START SUPPLIED RECORDS

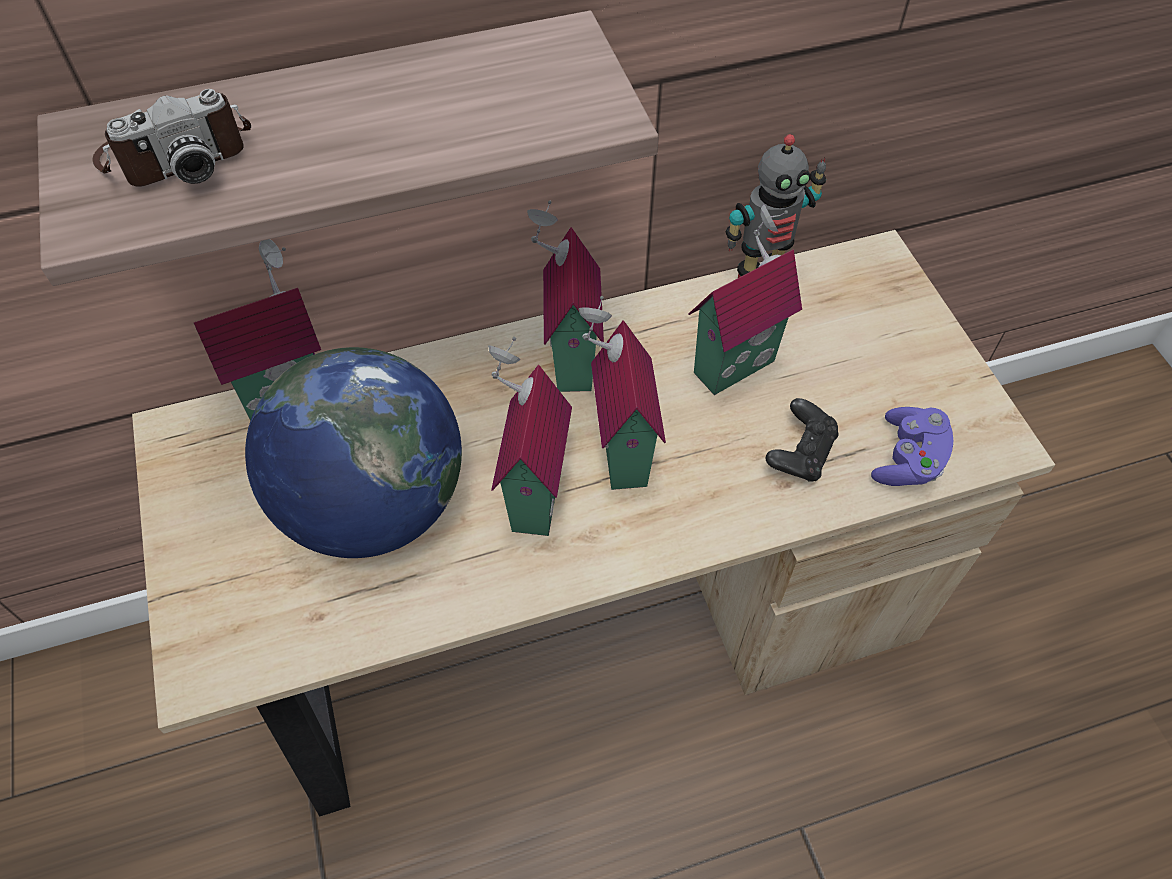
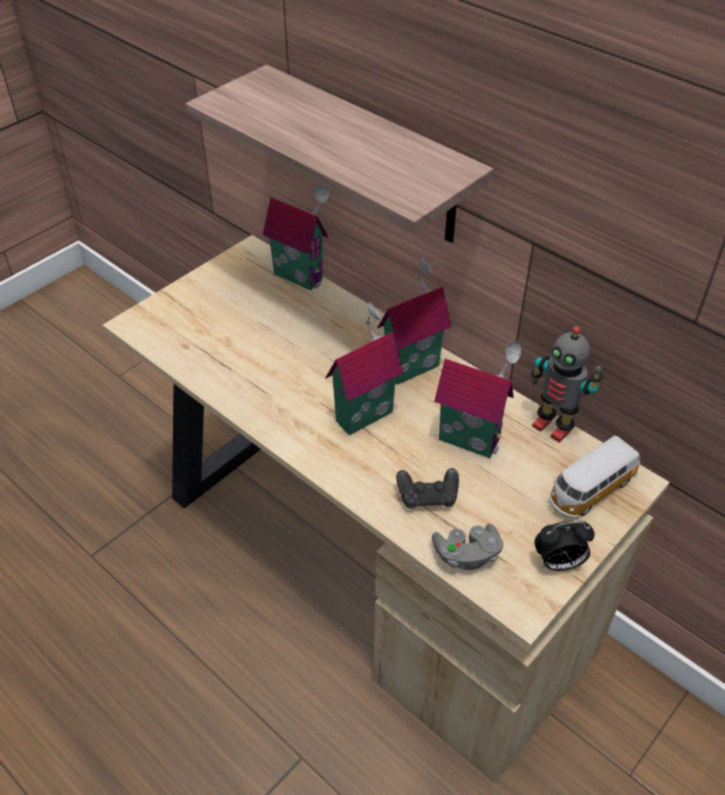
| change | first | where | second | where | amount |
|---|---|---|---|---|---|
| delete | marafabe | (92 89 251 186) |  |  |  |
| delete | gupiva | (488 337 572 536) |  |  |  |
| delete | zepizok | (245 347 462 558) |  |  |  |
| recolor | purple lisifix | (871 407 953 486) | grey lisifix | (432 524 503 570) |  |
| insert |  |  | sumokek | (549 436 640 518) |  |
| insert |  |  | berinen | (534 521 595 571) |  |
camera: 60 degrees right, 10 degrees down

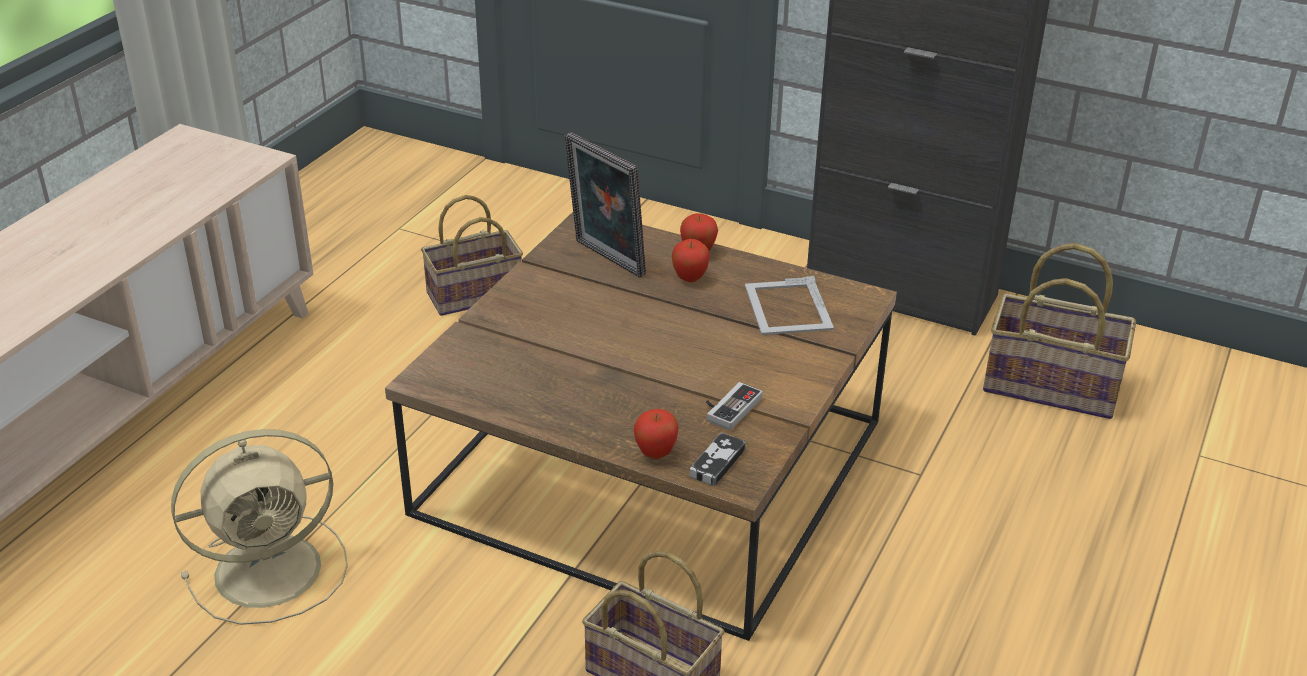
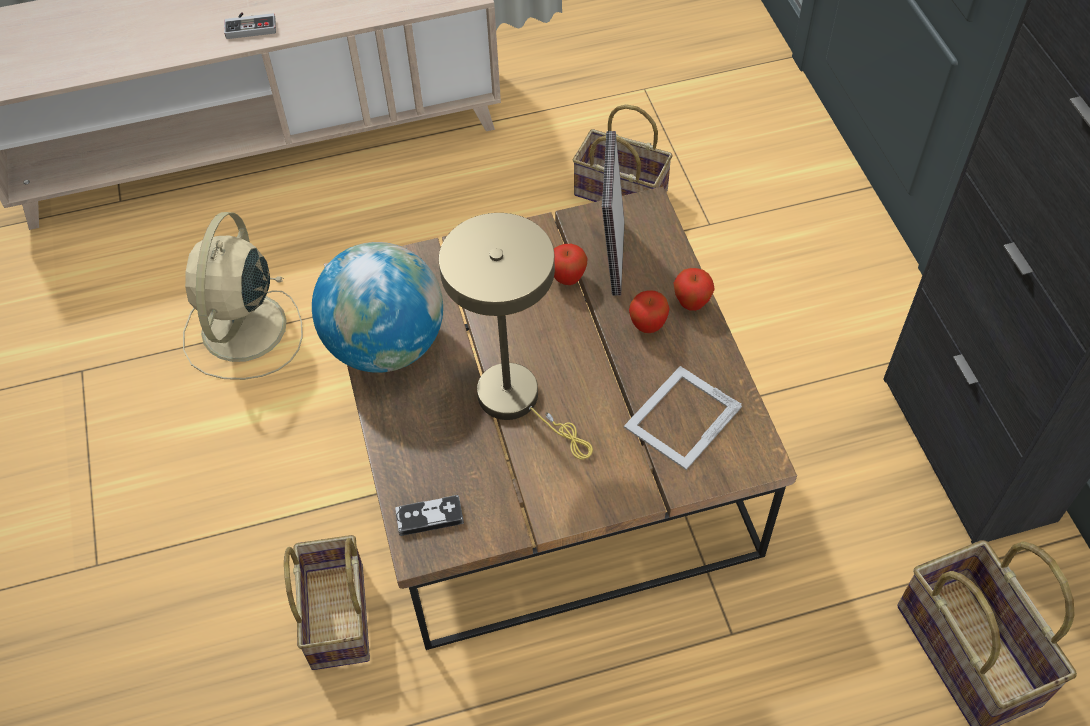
| change | first | where | second | where | amount |
|---|---|---|---|---|---|
| move | lisifix | (706 382 763 430) |  | (224 12 276 39) |  |
| move | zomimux | (634 409 678 459) |  | (554 244 588 285) |  |
| rotate | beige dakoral | (171 429 348 625) |  | (183 212 303 380) | 75 degrees clockwise |
| insert |  |  | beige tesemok | (439 213 593 460) |  |
| insert |  |  | zepizok | (312 242 443 373) |  |
camera: 50 degrees right, 20 degrees up

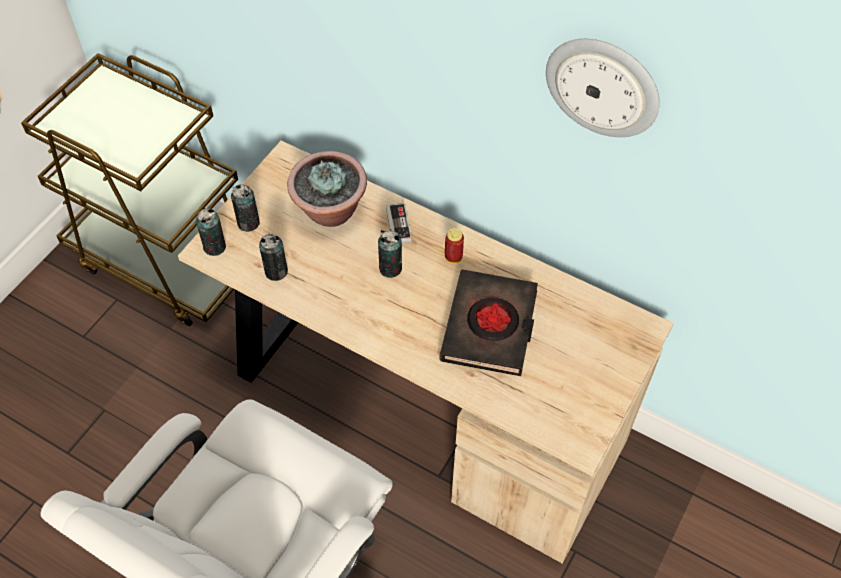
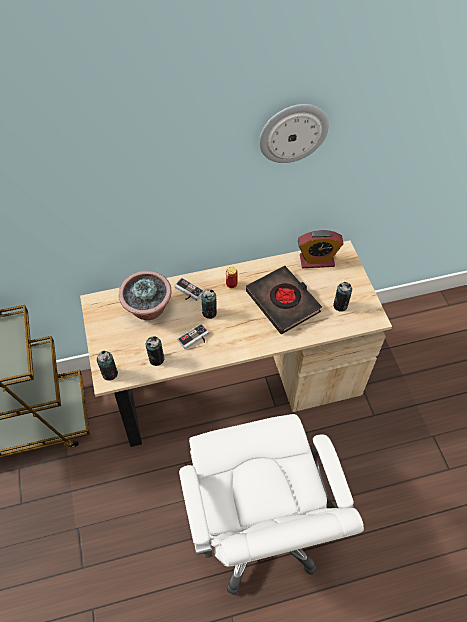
| change | first | where | second | where | amount |
|---|---|---|---|---|---|
| move | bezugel | (231 184 260 232) |  | (333 282 352 312) |  |
| insert |  |  | berinen | (298 230 344 268) |  |
| insert |  |  | lisifix | (177 323 209 350) |  |
camera: 45 degrees left, 0 degrees up

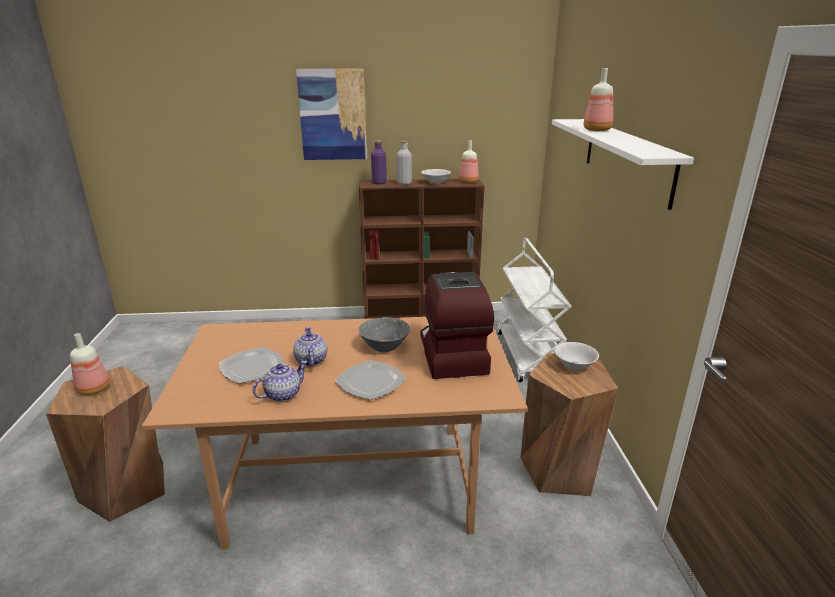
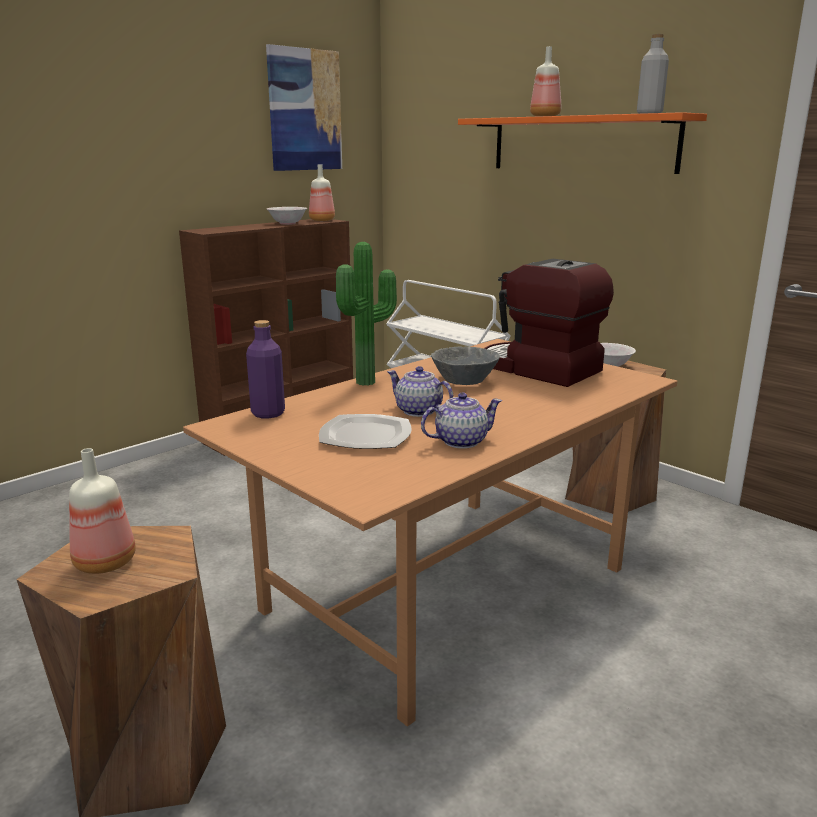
| change | first | where | second | where | amount |
|---|---|---|---|---|---|
| move | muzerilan | (296 69 367 160) |  | (266 44 342 171) |  |
| recolor | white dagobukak | (552 119 694 210) | orange dagobukak | (458 112 707 174) |  |
| move | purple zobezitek | (371 140 387 184) |  | (246 320 285 418) |  |
| move | grey zobezitek | (397 141 412 185) |  | (637 34 669 114) |  |
| delete | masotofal | (335 360 406 400) |  |  |  |
| rotate | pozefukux | (252 361 307 402) |  | (421 393 502 449) | 60 degrees clockwise |
| insert |  |  | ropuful | (336 242 397 386) |  |
camera: 40 degrees left, 5 degrees down

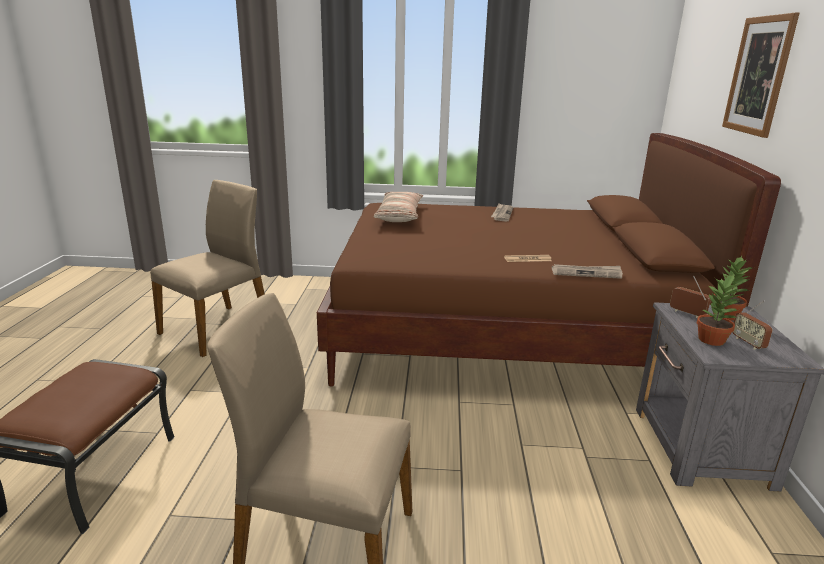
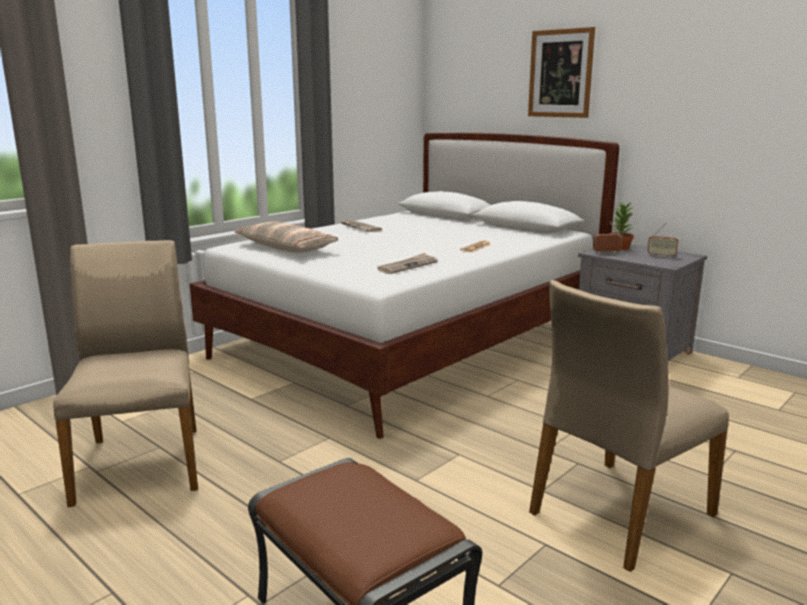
| change | first | where | second | where | amount |
|---|---|---|---|---|---|
| recolor | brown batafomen | (317 133 781 386) | white batafomen | (189 133 619 439) |  |
| move | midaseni | (552 264 623 279) |  | (377 253 438 274) |  |
| delete | ropuful | (697 274 740 346) |  |  |  |
camera: 50 degrees left, 5 degrees down

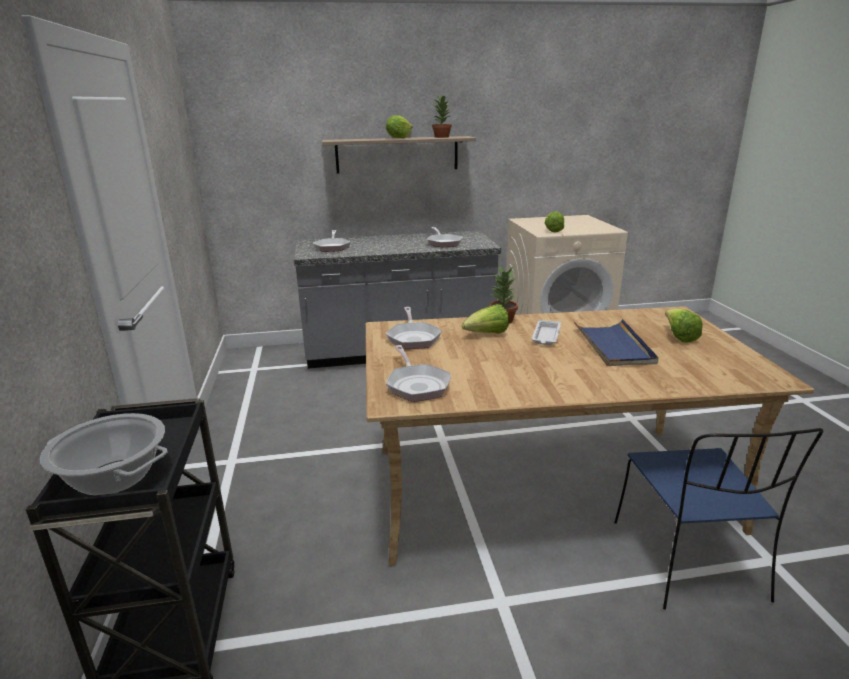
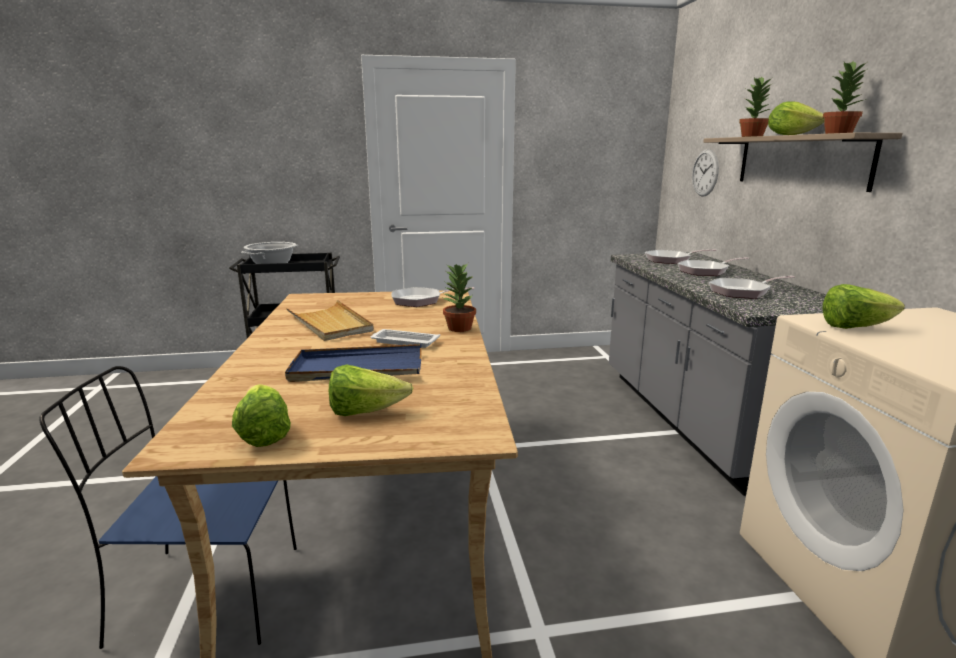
| change | first | where | second | where | amount |
|---|---|---|---|---|---|
| move | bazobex | (462 304 509 334) |  | (232 384 291 447) |  |
| move | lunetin | (386 345 451 402) |  | (677 257 749 276) |  |
| insert |  |  | ropuful | (739 76 772 137) |  |
| insert |  |  | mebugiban | (692 149 719 197) |  |
| insert |  |  | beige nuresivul | (286 300 374 341) |  |
camera: 90 degrees right, 5 degrees down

END SUPPLIED RECORDS

◆ **YOUR TASK**: If a record holds a picture, leave the picture out and copy everything else exactly.

◆ **RESPONSE**:
| change | first | where | second | where | amount |
|---|---|---|---|---|---|
| delete | marafabe | (92 89 251 186) |  |  |  |
| delete | gupiva | (488 337 572 536) |  |  |  |
| delete | zepizok | (245 347 462 558) |  |  |  |
| recolor | purple lisifix | (871 407 953 486) | grey lisifix | (432 524 503 570) |  |
| insert |  |  | sumokek | (549 436 640 518) |  |
| insert |  |  | berinen | (534 521 595 571) |  |
camera: 60 degrees right, 10 degrees down

| change | first | where | second | where | amount |
|---|---|---|---|---|---|
| move | lisifix | (706 382 763 430) |  | (224 12 276 39) |  |
| move | zomimux | (634 409 678 459) |  | (554 244 588 285) |  |
| rotate | beige dakoral | (171 429 348 625) |  | (183 212 303 380) | 75 degrees clockwise |
| insert |  |  | beige tesemok | (439 213 593 460) |  |
| insert |  |  | zepizok | (312 242 443 373) |  |
camera: 50 degrees right, 20 degrees up

| change | first | where | second | where | amount |
|---|---|---|---|---|---|
| move | bezugel | (231 184 260 232) |  | (333 282 352 312) |  |
| insert |  |  | berinen | (298 230 344 268) |  |
| insert |  |  | lisifix | (177 323 209 350) |  |
camera: 45 degrees left, 0 degrees up

| change | first | where | second | where | amount |
|---|---|---|---|---|---|
| move | muzerilan | (296 69 367 160) |  | (266 44 342 171) |  |
| recolor | white dagobukak | (552 119 694 210) | orange dagobukak | (458 112 707 174) |  |
| move | purple zobezitek | (371 140 387 184) |  | (246 320 285 418) |  |
| move | grey zobezitek | (397 141 412 185) |  | (637 34 669 114) |  |
| delete | masotofal | (335 360 406 400) |  |  |  |
| rotate | pozefukux | (252 361 307 402) |  | (421 393 502 449) | 60 degrees clockwise |
| insert |  |  | ropuful | (336 242 397 386) |  |
camera: 40 degrees left, 5 degrees down

| change | first | where | second | where | amount |
|---|---|---|---|---|---|
| recolor | brown batafomen | (317 133 781 386) | white batafomen | (189 133 619 439) |  |
| move | midaseni | (552 264 623 279) |  | (377 253 438 274) |  |
| delete | ropuful | (697 274 740 346) |  |  |  |
camera: 50 degrees left, 5 degrees down

| change | first | where | second | where | amount |
|---|---|---|---|---|---|
| move | bazobex | (462 304 509 334) |  | (232 384 291 447) |  |
| move | lunetin | (386 345 451 402) |  | (677 257 749 276) |  |
| insert |  |  | ropuful | (739 76 772 137) |  |
| insert |  |  | mebugiban | (692 149 719 197) |  |
| insert |  |  | beige nuresivul | (286 300 374 341) |  |
camera: 90 degrees right, 5 degrees down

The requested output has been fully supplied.